Denmark must promote flexible retirement, government bodies urge
DENMARK - Labour market conditions should change in Denmark to promote flexible retirement and encourage more Danes to put off leaving the workforce, two government bodies have said.
According to figures from pensions industry association Forsikring & Pension, in 2009 less than 15% of Danes were working at 66, with just 11% still in work at the age of 67. Both the Welfare Commission and the Labour Market Commission said this situation had to change.
Torben Andersen, chairman of the Welfare Commission, said the country faced a huge demographic challenge as populous generations were replaced in the labour market by sparser ones.
"We haven't found the final answer yet, but there ought to be flexible solutions so that more people delay the pensioner's life," he said, in an F&P newsletter.
Jørgen Søndergaard, chairman of the Labour Market Commission and managing director of the National Research Centre for Welfare, said the retirement model had to be changed for the sake of both the social economy and the individual citizen.
"Today it is to a large degree self-employed and university people - people who have a lot of individual control and flexibility in their jobs - who retire above the official ages for retirement," Søndergaard said.
"We need to organise the labour market so many more people have this opportunity," he said.

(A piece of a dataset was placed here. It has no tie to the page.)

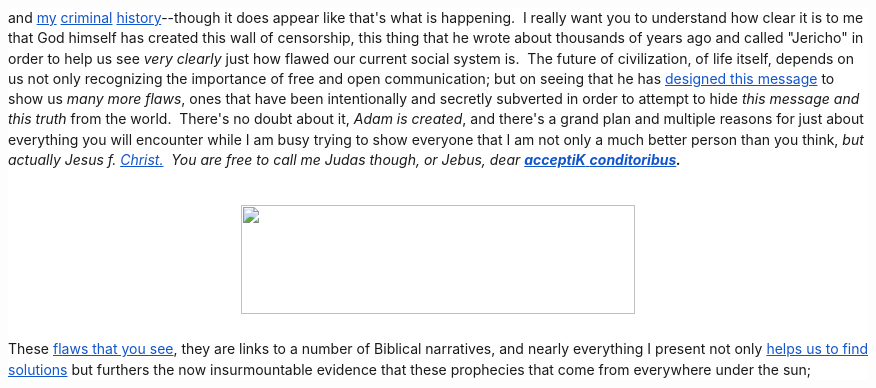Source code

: and&nbsp;<a data-saferedirecturl="https://www.google.com/url?hl=en&amp;q=https://www.biblegateway.com/passage/?search%3DJeremiah%2B37&amp;source=gmail&amp;ust=1505066719713000&amp;usg=AFQjCNHkMnv3a_ujeu1TZkMZL5C07ZaIZA" href="https://www.biblegateway.com/passage/?search=Jeremiah+37" rel="noopener" style="color: #1155cc;" target="_blank">my</a>&nbsp;<a data-saferedirecturl="https://www.google.com/url?hl=en&amp;q=https://en.wikipedia.org/wiki/Sanhedrin_trial_of_Jesus&amp;source=gmail&amp;ust=1505066719713000&amp;usg=AFQjCNHc0yej4Y-pjpzq1FiyXllsQ4BH2Q" href="https://en.wikipedia.org/wiki/Sanhedrin_trial_of_Jesus" rel="noopener" style="color: #1155cc;" target="_blank">criminal</a>&nbsp;<a data-saferedirecturl="https://www.google.com/url?hl=en&amp;q=https://www.biblegateway.com/passage/?search%3DMatthew%2B14%26version%3DNLV&amp;source=gmail&amp;ust=1505066719713000&amp;usg=AFQjCNH9TtT3JlDCE_Vf3PFmc7pyJtl3ag" href="https://www.biblegateway.com/passage/?search=Matthew+14&amp;version=NLV" rel="noopener" style="color: #1155cc;" target="_blank">history</a>--thoug<wbr></wbr>h it does appear like that's what is happening.&nbsp; I really want you to understand how clear it is to me that God himself has created this wall of censorship, this thing that he wrote about thousands of years ago and called "Jericho" in order to help us see&nbsp;<em>very clearly</em>&nbsp;just how flawed our current social system is.&nbsp; The future of civilization, of life itself, depends on us not only recognizing the importance of free and open communication; but on seeing that he has&nbsp;<a data-saferedirecturl="https://www.google.com/url?hl=en&amp;q=http://m.lamc.la/OUITHEPPL.html&amp;source=gmail&amp;ust=1505066719713000&amp;usg=AFQjCNFGmakOh9-kkjx5hLrdeQ7H3dHkNA" href="http://m.lamc.la/OUITHEPPL.html" rel="noopener" style="color: #1155cc;" target="_blank">designed this message</a>&nbsp;to show us&nbsp;<em>many more flaws</em>, ones that have been intentionally and secretly subverted in order to attempt to hide&nbsp;<em>this message and this truth</em>&nbsp;from the world.&nbsp; There's no doubt about it,&nbsp;<em>Adam is created</em>, and there's a grand plan and multiple reasons for just about everything you will encounter while I am busy trying to show everyone that I am not only a much better person than you think,&nbsp;<em>but actually Jesus f.&nbsp;<a data-saferedirecturl="https://www.google.com/url?hl=en&amp;q=http://www.lamc.la/2017/06/id5-i-am-stone.html&amp;source=gmail&amp;ust=1505066719713000&amp;usg=AFQjCNHCPuIcK3jvklPmq2meb7aEgy9mbQ" href="http://www.lamc.la/2017/06/id5-i-am-stone.html" rel="noopener" style="color: #1155cc;" target="_blank">Christ.</a>&nbsp; You are free to call me Judas though, or Jebus, dear&nbsp;<a data-saferedirecturl="https://www.google.com/url?hl=en&amp;q=https://translate.google.com/%23auto/la/founders&amp;source=gmail&amp;ust=1505066719713000&amp;usg=AFQjCNE5FymaBnREtDgwoVsVz6epylmJgA" href="https://translate.google.com/#auto/la/founders" style="color: #1155cc;" target="_blank"><b>acceptiK</b>&nbsp;</a><b><a data-saferedirecturl="https://www.google.com/url?hl=en&amp;q=https://translate.google.com/%23auto/la/founders&amp;source=gmail&amp;ust=1505066719713000&amp;usg=AFQjCNE5FymaBnREtDgwoVsVz6epylmJgA" href="https://translate.google.com/#auto/la/founders" style="color: #1155cc;" target="_blank">conditoribus</a>.</b></em><br /><em><b><br /></b></em></div><div></div></center></div><div style="text-align: center;"><a data-saferedirecturl="https://www.google.com/url?hl=en&amp;q=http://www.lamc.la/2017/06/id5-i-am-stone.html&amp;source=gmail&amp;ust=1505066719713000&amp;usg=AFQjCNHCPuIcK3jvklPmq2meb7aEgy9mbQ" href="http://www.lamc.la/2017/06/id5-i-am-stone.html" style="color: #1155cc;" target="_blank"><img alt="" border="0" height="109" id="m_-2406931458228765498m_7062753601417727326gmail-m_258112447631369337m_2341308960067590409m_4521999671932699583gmail-m_-6182954198820330264gmail-m_521289457461777515m_1359743985997052155m_2062399313490225364m_7360525420591546646gmail-m_8529246844601195244m_9215003909091997886gmail-BLOGGER_PHOTO_ID_6444945138971014866" src="https://matchbox20.bitbucket.io/irmax_files/image-724768.png" style="border: 0px; margin-right: 0px;" width="394" /></a><br /><br /></div><div style="text-align: center;"></div><div style="text-align: center;"><center><div style="text-align: justify;">These&nbsp;<a data-saferedirecturl="https://www.google.com/url?hl=en&amp;q=http://midas.lamc.la/&amp;source=gmail&amp;ust=1505066719713000&amp;usg=AFQjCNGoeZptWywbyJQ6ZqH6g1EXeTNJng" href="http://midas.lamc.la/" rel="noopener" style="color: #1155cc;" target="_blank">flaws that you see</a>, they are links to a number of Biblical narratives, and nearly everything I present not only&nbsp;<a data-saferedirecturl="https://www.google.com/url?hl=en&amp;q=http://www.unduecoercion.com/2017/07/re-k.html&amp;source=gmail&amp;ust=1505066719713000&amp;usg=AFQjCNF-v4UEu8ek_sbyFYkMPdak_QHXGw" href="http://www.unduecoercion.com/2017/07/re-k.html" rel="noopener" style="color: #1155cc;" target="_blank">helps us to find solutions</a>&nbsp;but furthers the now insurmountable evidence that these prophecies that come from everywhere under the sun;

Labour market pensions administrator Unipension said it was already possible under the terms of its pension product for members to phase their retirement by taking a partial pension.
"We expect to see a continued increase in the number of members on partial pension in the future," said Kenneth Petersen, head of membership at Unipension. "More and more members are showing an interest in the scheme, and our advisers are increasingly giving advice on the partial pension."
He also predicted there would be a more general interest in flexible retirement schemes in Denmark.
"We have recently seen other pension funds offering similar flexible products, presumably recognising that this is the direction members want to go," he said.